A primer on analytical learning dynamics of nonlinear neural networks

Published: 23 Jan 2025, Last Modified: 26 Feb 2025ICLR 2025 Blogpost TrackEveryoneRevisionsBibTeXCC BY 4.0
Blogpost Url: https://d2jud02ci9yv69.cloudfront.net/2025-04-28-analytical-simulated-dynamics-89/blog/analytical-simulated-dynamics/
Abstract: The learning dynamics of neural networks—in particular, how parameters change over time during training—describe how data, architecture, and algorithm interact in time to produce a trained neural network model. Characterizing these dynamics, in general, remains an open problem in machine learning, but, handily, restricting the setting allows careful empirical studies and even analytical results. In this blog post, we review approaches to analyzing the learning dynamics of nonlinear neural networks, focusing on a particular setting known as *teacher-student* that permits an explicit analytical expression for the generalization error of a nonlinear neural network trained with online gradient descent. We provide an accessible mathematical formulation of this analysis and a `JAX` codebase to implement simulation of the analytical system of ordinary differential equations alongside neural network training in this setting. We conclude with a discussion of how this analytical paradigm has been used to investigate generalization in neural networks and beyond.

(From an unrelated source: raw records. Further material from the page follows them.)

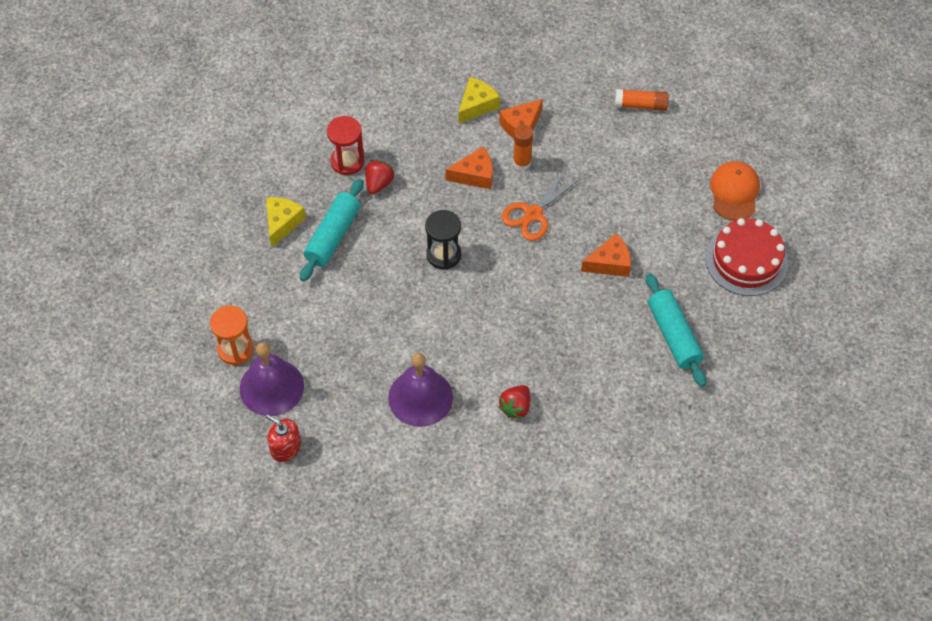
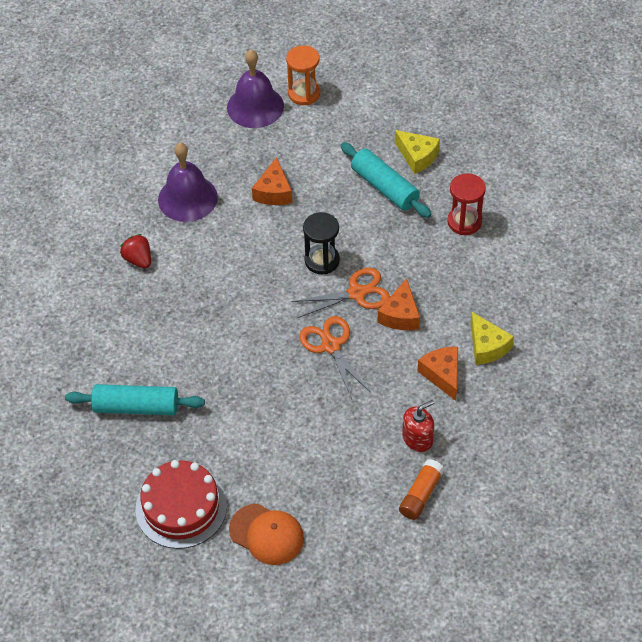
camera: 115 degrees right, 5 degrees down
red soap dispenser [266,414,301,462] -> red soap dispenser moved to [402,400,434,452]
red strawberry [365,160,394,194] -> none
orange glue stick [513,125,533,170] -> none
orange cheese [581,233,631,277] -> orange cheese moved to [252,157,292,205]
none -> orange scissors [291,268,390,318]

Conflict Of Interest: **tl;dr:** No conflict with featured papers. Cite some colleagues' work. We have no conflict of interest with the classical papers that introduced the analytical approach that we focus on in this blog post, that of [Saad & Solla (1995)](https://doi.org/10.1103/PhysRevE.52.4225) and [Riegler & Biehl (1995)](https://dx.doi.org/10.1088/0305-4470/28/20/002). We aim to cite all works making use of the SS+RB95 analytical approach and most that make use of the teacher-student setting, which includes the work of several of our colleagues, among many others. We do not highlight our colleagues' work and cite no work of our own. Our goal is to make the SS+RB95 approach more accessible so that others interested in analytical learning dynamics can build on it.